Where your customers actually are
When someone in Citrus County wants to find a granite shop, an HVAC contractor, or a place to eat lunch, they don't open Facebook. They Google it. That search returns the local pack — those three highlighted businesses with phone numbers, hours, photos, and reviews.
Your Google Business Profile is what powers your spot in that local pack. And yet most local businesses treat GBP as a one-time setup task and never touch it again.
What GBP posts actually do
Unlike Facebook, GBP posts show up at the exact moment a customer is making a decision. When someone searches your business name or your category, your latest GBP posts appear directly in the knowledge panel — alongside your photos, hours, and reviews.
- Posts about specials, promotions, and seasonal offerings
- Updates announcing new services or hours changes
- Event posts for grand openings, sales, or community happenings
- Product highlights with prices and direct call-to-action buttons
Each of these formats has a built-in CTA button: Call Now, Book, Order Online, Learn More. That's a conversion path Facebook posts simply don't have.
Why it moves rankings
Google's local algorithm rewards activity. A profile that's posted to weekly outranks an identical profile that hasn't been touched in a year — even if every other signal is the same. The platform is literally telling you what it wants, and most businesses ignore it.
GBP is the most underused free marketing channel in 2026. It rewards weekly attention with measurable ranking improvements and direct customer action.

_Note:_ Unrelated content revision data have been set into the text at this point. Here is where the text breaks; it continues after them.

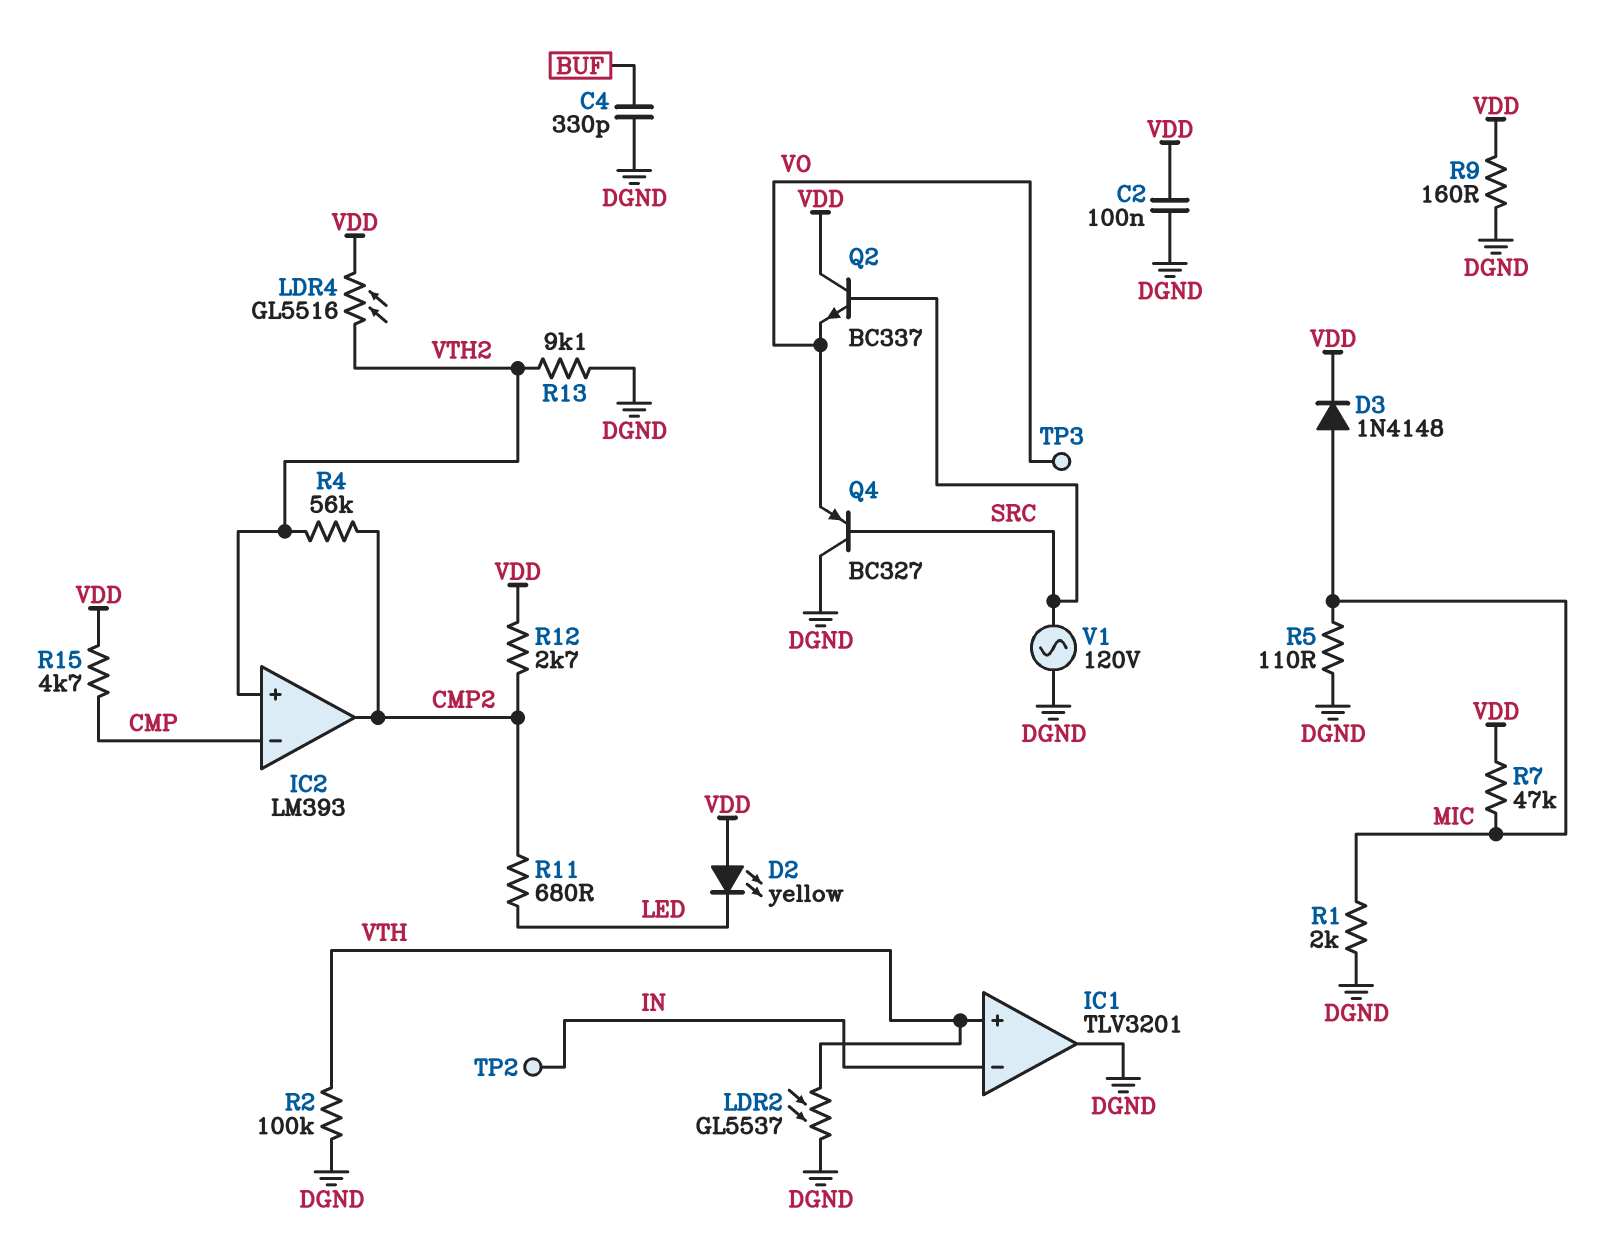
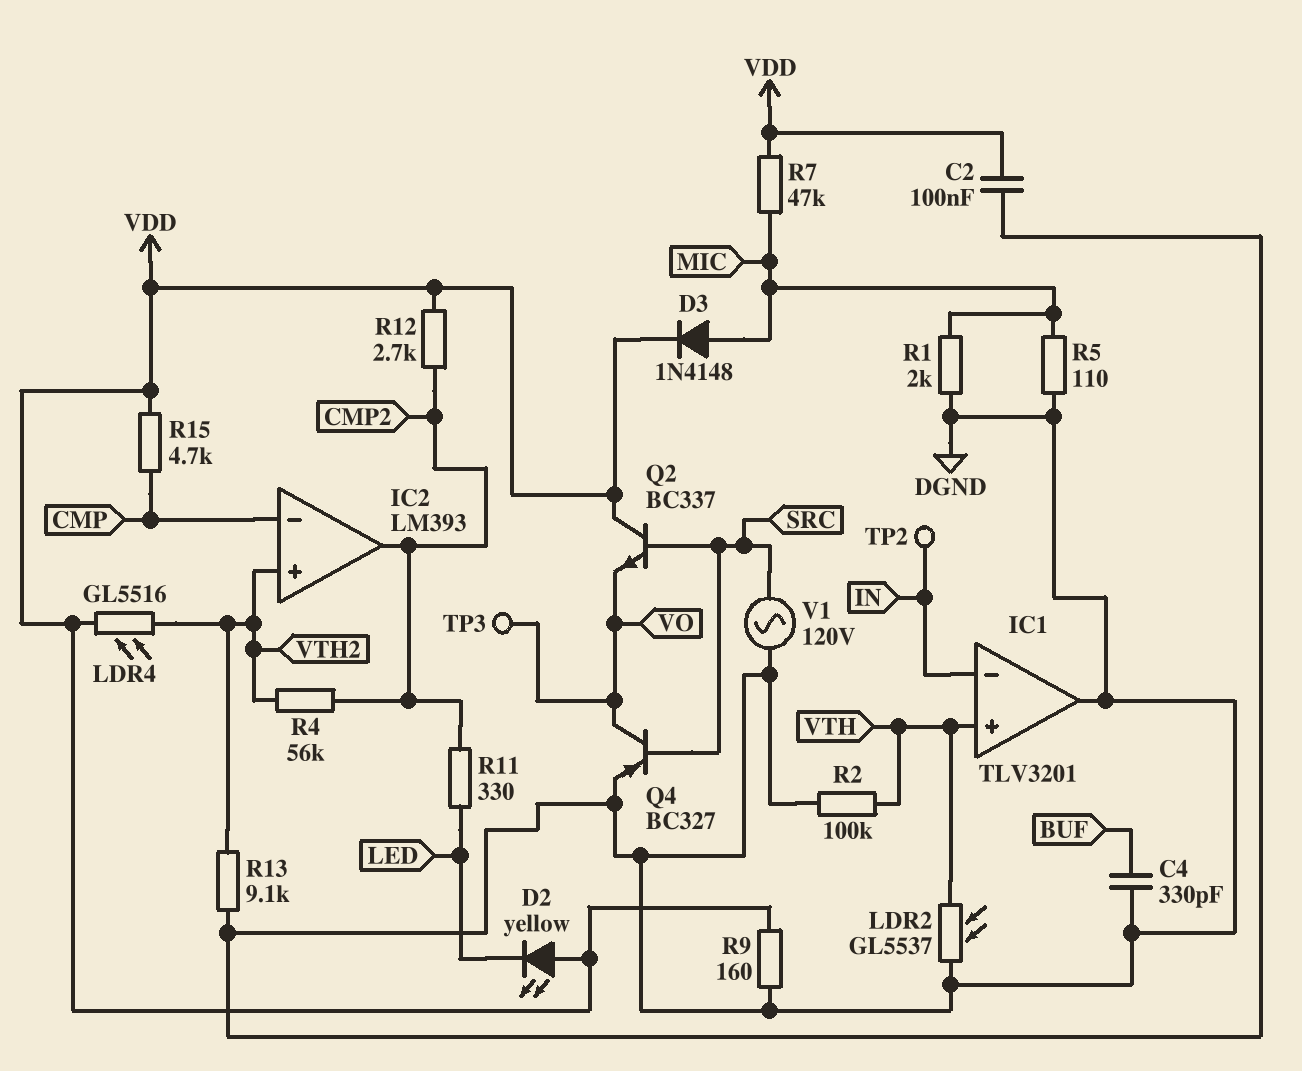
Q4: PNP BC327 (B SRC, C DGND, E VO) -> PNP BC327 (B SRC, C VO, E DGND)
R11: 680 (CMP2, LED) -> 330 (CMP2, LED)

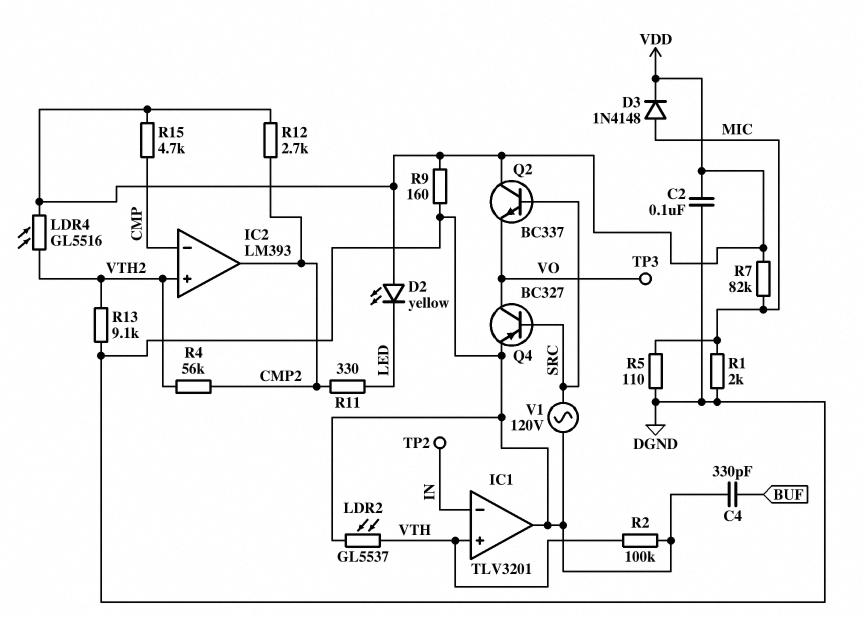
R7: 47k (MIC, VDD) -> 82k (MIC, VDD)

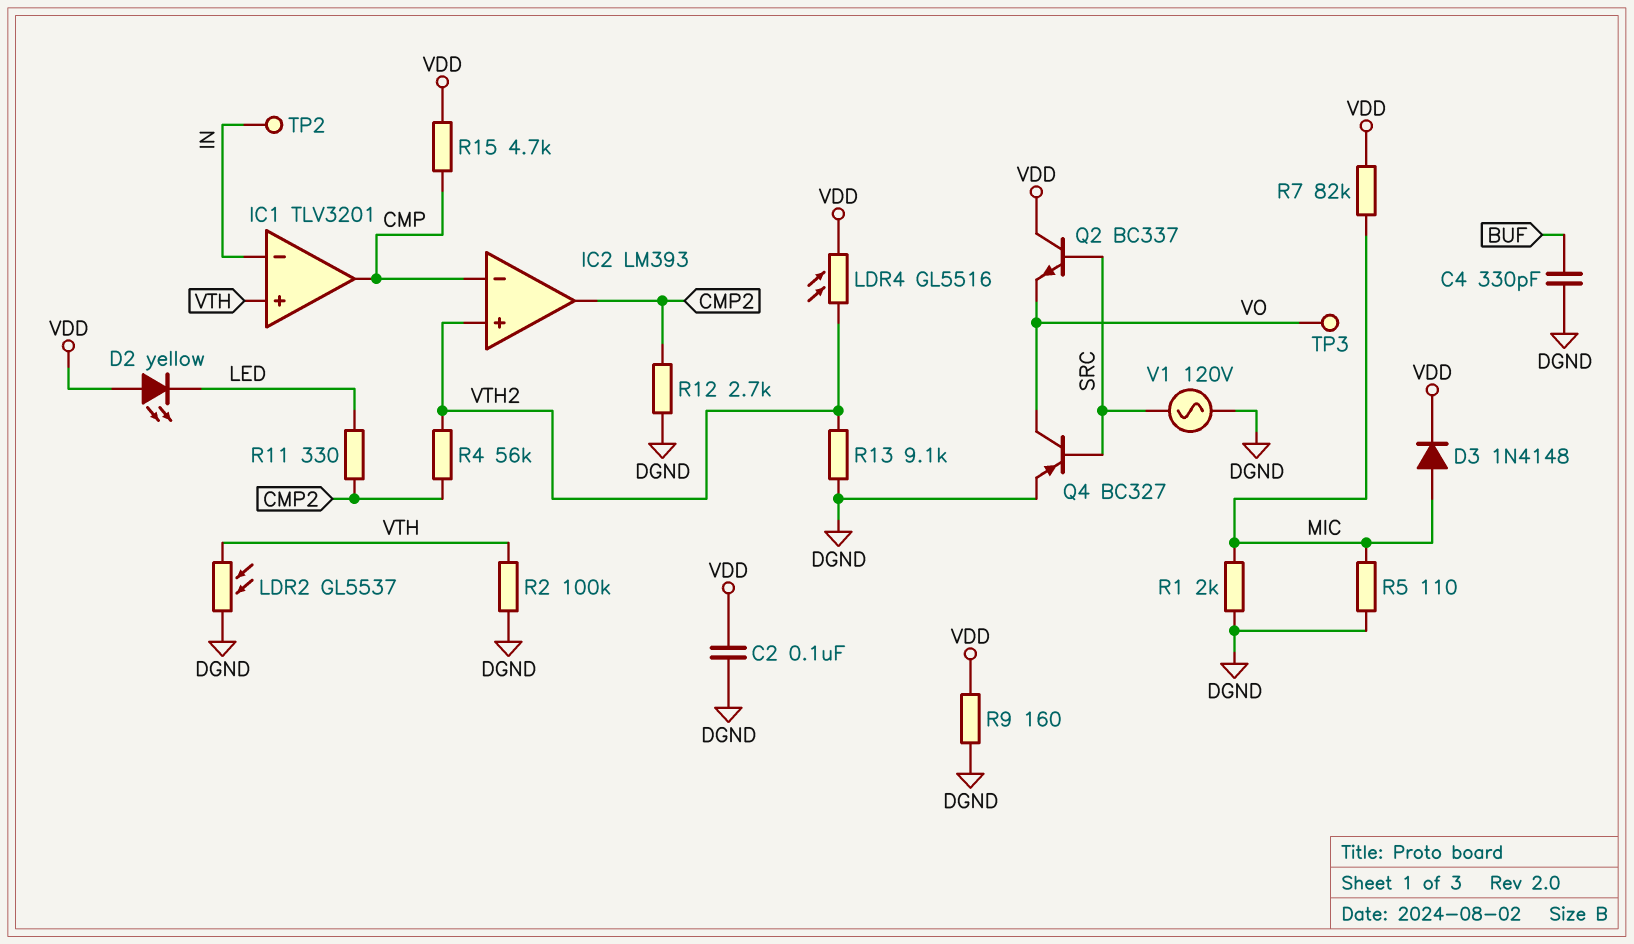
IC1 pin out: DGND -> CMP
R12: 2.7k (CMP2, VDD) -> 2.7k (CMP2, DGND)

The weekly rhythm that works
You don't need to overthink this. A simple weekly cadence beats every other approach:
- Monday: a post highlighting a service or specialty
- Wednesday: a post with a fresh photo from a recent job, event, or product
- Friday: a post tied to the weekend — specials, hours, events
Each post should have a real photo (not stock), a short paragraph, and a CTA button. That's it. Fifteen minutes of work for ranking signals that compound over months.
What to post about
If you're stuck for ideas, start here: behind-the-scenes work shots, completed jobs, customer testimonials with permission, seasonal promotions, community events you're attending or sponsoring, new products or services, FAQ-style posts answering common customer questions. Every one of these doubles as content for Facebook and Instagram if you also use those — but the GBP version is the one that actually moves the needle.
The bottom line
Your competitors who figured this out in 2024 are now sitting in the top three of every local search that matters. The ones still treating GBP as a passive listing are bleeding rankings to them — and most don't even know it's happening.